Промытый штамм, обработанный NTG, наносили на чашку Петри, содержащую минимальную среду, содержащую L-глутамин (конечная концентрация 15 г/л), и культивировали при примерно 30°С в течение примерно 6 суток. Колонии жизнеспособных клеток отбирали для скрининга мутантов, устойчивых к L-глутамину. Отобранные мутанты, устойчивые к L-глутамину, инокулировали с помощью инокуляционной петли в 25 мл среды для продуцирования глутамина (рН 6,8) (содержащей 4,0% глюкозы, 3,0% хлорида аммония (NH4Cl), 0,3% кислотного гидролизата соевого белка, 5% карбоната кальция (СаСО3), 0,1% хлорида кальция (CaCl2), 0,05% сульфата магния (MgSO4⋅7H2O), 0,15% дигидрофосфата калия (KH2PO4), 0,15% гидроортофосфата калия (K2HPO4), 0,3% мочевины, 2 мг/л тиамина (тиамин⋅HCl), 5 мкг/л биотина, 20 мг/л сульфата железа (FeSO4⋅7H2O), 20 мг/л сульфата марганца (MnSO4⋅H2O) и 12 мг/л сульфата цинка (ZnSO4⋅7H2O), причем каждая "среда для продуцирования глутамина", используемая в этих примерах, имела указанный один и тот же состав) в колбе Эрленмейера для встряхивания и затем культивировали при примерно 30°С в течение примерно 48 часов при встряхивании примерно при 200 об/мин. В качестве контрольной группы родительский штамм культивировали в таких же условиях. Два типа мутантов, устойчивых к L-глутамину, которые продуцировали глутамин с выходом на 10% или больше по сравнению с таковым родительского штамма Corynebacterium glutamicum KFCC-10680, были выбраны исходя из культивированного продукта.

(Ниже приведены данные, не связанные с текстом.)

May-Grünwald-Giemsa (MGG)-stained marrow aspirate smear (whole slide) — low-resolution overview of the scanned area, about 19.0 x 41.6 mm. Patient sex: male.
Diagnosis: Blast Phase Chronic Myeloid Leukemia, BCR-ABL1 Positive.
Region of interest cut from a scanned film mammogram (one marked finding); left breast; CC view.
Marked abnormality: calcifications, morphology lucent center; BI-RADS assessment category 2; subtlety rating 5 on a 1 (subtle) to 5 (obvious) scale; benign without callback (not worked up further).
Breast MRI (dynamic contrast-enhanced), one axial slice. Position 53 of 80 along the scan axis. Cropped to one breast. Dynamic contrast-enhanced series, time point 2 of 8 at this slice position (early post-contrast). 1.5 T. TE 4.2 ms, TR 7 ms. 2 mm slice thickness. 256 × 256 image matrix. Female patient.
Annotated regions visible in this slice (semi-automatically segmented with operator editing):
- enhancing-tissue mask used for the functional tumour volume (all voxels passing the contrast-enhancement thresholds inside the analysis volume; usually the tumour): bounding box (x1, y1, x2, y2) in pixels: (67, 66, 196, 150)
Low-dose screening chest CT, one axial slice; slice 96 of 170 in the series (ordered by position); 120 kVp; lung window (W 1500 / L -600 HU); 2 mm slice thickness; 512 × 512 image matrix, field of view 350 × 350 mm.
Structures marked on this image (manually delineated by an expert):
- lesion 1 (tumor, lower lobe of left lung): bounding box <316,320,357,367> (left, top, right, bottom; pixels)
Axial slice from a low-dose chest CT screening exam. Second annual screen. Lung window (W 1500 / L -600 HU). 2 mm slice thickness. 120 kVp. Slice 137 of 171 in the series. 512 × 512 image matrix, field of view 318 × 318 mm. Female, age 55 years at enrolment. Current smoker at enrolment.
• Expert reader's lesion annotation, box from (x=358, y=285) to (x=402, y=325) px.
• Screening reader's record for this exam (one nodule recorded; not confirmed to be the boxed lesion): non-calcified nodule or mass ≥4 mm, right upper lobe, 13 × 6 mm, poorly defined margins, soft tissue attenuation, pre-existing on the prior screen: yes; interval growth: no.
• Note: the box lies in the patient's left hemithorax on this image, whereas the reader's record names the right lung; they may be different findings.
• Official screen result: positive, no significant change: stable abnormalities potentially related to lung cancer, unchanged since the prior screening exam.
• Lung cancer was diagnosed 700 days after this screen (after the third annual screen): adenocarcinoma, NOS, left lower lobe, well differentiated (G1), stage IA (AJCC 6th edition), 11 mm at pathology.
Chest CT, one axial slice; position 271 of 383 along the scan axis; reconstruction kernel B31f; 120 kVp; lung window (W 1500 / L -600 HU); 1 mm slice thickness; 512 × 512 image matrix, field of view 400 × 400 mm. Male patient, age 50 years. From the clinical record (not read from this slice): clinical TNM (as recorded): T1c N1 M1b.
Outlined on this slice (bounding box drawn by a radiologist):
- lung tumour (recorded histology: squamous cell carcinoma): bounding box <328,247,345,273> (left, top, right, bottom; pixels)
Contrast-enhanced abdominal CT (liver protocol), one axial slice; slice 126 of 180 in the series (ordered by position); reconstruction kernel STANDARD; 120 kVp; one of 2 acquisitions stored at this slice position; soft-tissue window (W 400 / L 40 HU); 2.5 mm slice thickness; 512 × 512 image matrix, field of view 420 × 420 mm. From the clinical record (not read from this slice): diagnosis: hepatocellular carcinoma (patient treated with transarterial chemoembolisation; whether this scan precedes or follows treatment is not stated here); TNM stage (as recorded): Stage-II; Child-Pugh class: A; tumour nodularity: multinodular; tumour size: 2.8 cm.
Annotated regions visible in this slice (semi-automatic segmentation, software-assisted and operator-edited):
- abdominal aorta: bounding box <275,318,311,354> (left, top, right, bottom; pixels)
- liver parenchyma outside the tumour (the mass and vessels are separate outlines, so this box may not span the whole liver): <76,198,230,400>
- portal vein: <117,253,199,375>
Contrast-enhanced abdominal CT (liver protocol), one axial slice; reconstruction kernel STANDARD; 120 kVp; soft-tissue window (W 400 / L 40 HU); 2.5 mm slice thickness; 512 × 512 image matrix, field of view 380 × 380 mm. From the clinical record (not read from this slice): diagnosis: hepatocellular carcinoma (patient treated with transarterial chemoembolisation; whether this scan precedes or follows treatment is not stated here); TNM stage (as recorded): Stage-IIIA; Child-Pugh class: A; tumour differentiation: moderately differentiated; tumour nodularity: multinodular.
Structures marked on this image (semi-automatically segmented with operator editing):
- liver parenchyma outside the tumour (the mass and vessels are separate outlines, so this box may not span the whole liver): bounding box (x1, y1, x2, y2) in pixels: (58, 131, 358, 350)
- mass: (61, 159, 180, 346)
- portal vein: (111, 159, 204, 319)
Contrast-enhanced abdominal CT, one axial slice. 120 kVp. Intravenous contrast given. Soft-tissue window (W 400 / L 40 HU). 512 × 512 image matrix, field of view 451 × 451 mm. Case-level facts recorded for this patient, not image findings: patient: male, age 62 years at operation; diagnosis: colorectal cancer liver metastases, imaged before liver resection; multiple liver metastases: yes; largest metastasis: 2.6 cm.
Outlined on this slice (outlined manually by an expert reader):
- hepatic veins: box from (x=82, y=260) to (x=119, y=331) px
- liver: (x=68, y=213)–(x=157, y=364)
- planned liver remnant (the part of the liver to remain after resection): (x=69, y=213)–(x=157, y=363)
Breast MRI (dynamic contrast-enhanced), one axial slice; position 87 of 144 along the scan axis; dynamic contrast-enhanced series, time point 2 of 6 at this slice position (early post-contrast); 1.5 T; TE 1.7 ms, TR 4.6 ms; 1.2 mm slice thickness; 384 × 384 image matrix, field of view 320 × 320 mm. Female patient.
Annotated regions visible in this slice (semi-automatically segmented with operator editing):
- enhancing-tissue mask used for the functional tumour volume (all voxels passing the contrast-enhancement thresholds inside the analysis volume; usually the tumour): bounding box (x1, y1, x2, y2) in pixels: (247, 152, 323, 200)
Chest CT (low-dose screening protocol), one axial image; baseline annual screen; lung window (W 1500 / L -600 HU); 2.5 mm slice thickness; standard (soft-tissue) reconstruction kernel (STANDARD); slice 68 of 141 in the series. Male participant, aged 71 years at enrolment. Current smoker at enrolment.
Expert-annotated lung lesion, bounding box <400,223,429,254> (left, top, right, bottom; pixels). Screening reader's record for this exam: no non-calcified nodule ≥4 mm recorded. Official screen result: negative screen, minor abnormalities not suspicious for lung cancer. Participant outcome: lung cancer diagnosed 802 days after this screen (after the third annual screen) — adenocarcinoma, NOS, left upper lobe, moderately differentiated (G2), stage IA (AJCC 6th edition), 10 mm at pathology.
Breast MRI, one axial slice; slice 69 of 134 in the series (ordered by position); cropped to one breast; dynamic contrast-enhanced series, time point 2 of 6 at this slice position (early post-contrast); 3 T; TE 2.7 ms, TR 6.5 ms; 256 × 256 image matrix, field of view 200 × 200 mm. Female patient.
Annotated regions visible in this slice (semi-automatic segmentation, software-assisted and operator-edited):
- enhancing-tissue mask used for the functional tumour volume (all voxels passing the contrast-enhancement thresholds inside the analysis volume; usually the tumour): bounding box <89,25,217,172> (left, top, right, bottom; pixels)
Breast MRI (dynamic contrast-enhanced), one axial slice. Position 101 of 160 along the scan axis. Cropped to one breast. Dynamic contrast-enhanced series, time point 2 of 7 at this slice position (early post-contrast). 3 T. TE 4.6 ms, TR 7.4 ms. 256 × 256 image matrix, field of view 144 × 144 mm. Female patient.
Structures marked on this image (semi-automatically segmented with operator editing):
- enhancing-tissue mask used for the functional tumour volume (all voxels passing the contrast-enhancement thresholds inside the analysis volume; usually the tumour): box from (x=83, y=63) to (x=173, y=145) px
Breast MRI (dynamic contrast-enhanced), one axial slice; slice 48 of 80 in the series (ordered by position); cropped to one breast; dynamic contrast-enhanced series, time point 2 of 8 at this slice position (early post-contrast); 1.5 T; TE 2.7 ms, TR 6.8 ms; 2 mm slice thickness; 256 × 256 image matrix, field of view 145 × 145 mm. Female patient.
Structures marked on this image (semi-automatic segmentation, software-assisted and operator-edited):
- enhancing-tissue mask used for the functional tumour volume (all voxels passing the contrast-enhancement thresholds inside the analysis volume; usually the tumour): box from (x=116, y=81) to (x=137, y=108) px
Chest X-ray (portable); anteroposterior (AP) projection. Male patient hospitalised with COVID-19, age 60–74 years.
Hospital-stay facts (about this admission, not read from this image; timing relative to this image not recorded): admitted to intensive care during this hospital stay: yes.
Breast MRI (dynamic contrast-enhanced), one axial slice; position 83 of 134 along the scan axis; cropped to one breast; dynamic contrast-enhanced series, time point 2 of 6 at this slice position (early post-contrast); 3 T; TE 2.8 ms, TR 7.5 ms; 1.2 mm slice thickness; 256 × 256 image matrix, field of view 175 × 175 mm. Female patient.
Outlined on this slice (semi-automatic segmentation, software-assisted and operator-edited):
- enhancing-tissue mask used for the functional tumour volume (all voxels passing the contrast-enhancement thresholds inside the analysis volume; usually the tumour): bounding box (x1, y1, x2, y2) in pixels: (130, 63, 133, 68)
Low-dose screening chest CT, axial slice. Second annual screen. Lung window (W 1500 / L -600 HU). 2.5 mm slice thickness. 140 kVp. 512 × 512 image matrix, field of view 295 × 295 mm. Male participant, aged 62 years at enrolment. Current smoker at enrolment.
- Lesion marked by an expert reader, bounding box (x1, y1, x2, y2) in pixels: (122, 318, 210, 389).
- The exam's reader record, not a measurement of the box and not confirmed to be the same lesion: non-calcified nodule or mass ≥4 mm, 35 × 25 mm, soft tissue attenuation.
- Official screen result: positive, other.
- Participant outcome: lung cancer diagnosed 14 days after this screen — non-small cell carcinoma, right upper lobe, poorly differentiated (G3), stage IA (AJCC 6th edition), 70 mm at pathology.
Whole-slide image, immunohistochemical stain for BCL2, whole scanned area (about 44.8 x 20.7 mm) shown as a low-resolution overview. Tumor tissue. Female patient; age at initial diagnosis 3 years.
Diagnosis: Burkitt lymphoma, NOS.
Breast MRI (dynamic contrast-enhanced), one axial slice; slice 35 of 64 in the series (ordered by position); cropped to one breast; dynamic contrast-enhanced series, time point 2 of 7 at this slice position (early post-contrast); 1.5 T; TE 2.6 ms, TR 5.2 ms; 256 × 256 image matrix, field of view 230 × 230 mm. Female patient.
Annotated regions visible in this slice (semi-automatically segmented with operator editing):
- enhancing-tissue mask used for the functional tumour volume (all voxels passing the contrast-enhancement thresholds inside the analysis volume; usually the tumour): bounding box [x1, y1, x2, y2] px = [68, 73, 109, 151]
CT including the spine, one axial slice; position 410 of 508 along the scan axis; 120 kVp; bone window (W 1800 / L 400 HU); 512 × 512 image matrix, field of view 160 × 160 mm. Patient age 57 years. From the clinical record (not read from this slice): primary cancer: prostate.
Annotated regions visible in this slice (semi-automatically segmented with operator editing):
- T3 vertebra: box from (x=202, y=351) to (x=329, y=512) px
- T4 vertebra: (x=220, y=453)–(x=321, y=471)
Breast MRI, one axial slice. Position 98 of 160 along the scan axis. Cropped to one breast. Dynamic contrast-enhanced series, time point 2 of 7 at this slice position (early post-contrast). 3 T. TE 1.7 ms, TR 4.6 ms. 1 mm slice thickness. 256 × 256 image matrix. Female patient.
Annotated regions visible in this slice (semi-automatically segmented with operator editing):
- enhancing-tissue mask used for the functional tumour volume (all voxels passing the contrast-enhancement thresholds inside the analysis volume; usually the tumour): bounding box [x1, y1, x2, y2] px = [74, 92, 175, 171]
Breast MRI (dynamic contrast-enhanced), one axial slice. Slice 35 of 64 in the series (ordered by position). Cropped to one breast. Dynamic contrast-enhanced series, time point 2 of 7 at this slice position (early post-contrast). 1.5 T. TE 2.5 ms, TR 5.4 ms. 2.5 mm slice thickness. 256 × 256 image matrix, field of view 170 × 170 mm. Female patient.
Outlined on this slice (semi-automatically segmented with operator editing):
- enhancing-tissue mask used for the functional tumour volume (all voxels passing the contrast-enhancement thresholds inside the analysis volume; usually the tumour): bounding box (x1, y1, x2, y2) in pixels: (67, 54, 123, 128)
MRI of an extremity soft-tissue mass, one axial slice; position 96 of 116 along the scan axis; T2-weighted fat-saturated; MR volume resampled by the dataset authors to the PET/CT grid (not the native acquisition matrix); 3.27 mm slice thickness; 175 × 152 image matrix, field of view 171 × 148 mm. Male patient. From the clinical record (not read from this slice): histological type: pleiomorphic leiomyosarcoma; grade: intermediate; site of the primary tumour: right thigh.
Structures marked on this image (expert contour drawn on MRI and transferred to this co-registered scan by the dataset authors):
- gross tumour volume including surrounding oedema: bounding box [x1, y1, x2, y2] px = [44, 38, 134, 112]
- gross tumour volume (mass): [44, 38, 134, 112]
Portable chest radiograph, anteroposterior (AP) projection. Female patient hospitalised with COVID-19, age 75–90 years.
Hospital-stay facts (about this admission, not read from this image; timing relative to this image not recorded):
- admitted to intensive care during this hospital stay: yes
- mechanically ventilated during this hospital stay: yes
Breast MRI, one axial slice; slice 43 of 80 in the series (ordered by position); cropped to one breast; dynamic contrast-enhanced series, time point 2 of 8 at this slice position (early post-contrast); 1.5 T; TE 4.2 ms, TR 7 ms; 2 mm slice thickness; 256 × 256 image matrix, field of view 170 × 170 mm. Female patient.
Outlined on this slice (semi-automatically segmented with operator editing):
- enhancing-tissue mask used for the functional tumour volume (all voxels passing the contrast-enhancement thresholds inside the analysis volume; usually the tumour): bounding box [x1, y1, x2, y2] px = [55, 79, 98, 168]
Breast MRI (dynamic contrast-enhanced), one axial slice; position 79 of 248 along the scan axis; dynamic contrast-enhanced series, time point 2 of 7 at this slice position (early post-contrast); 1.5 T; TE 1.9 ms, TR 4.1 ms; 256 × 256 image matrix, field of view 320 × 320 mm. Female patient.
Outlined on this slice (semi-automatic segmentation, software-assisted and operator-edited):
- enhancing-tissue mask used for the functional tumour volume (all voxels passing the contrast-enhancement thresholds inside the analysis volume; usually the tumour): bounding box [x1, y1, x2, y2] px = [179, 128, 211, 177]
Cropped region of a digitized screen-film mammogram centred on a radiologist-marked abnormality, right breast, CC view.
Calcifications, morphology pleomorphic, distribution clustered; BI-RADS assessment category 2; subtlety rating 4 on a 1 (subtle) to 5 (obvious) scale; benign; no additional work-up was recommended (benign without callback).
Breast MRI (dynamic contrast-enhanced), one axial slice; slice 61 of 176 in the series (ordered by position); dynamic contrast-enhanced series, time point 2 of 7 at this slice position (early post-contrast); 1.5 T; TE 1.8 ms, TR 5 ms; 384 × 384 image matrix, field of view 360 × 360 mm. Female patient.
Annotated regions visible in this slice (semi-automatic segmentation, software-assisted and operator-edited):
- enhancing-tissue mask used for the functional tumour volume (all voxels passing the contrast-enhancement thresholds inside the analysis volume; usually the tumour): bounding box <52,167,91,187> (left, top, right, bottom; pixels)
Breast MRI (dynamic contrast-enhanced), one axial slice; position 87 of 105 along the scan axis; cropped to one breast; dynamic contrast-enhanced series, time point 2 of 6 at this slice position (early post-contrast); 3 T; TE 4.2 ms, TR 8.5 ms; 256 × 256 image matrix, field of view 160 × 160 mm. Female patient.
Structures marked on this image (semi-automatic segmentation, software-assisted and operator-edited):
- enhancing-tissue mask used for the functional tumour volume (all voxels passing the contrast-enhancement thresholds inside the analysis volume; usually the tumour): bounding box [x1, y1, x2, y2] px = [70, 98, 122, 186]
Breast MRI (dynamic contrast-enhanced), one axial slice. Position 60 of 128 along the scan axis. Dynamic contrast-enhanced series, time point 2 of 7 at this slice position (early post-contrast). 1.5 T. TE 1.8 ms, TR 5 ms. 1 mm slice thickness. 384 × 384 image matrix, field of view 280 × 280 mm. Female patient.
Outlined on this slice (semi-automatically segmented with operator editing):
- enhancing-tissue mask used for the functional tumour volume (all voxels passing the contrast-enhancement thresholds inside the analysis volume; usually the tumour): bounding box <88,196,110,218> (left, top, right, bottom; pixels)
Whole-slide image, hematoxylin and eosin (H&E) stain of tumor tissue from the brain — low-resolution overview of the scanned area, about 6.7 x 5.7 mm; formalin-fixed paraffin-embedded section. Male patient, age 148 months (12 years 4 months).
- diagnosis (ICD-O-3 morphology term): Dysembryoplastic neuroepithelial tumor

Выбранные мутанты получили названия Corynebacterium glutamicum Gln096 и Corynebacterium glutamicum Gln265, соответственно, и были депонированы в Корейском Центре Культур Микроорганизмов (КССМ) 3 июля 2014 года с номерами доступа КССМ11553Р и КССМ11554Р.

Пример 2: Сравнение устойчивости к L-глутамину среди мутантов, продуцирующих L-глутамин

Для сравнения устойчивости к L-глутамину среди мутантов, выбранных в Примере 1, каждый из родительского штамма (KFCC 10680), Corynebacterium glutamicum Gln096 (KCCM11553P) и Corynebacterium glutamicum Gln265 (KCCM11554P) наносили на чашки Петри, содержащие минимальную среду, содержащую соответственно 2,5 г/л, 10 г/л, 15 г/л, 20 г/л и 25 г/л L-глутамина (на основании конечной концентрации) и инкубировали при примерно 30°С в течение примерно 6 суток.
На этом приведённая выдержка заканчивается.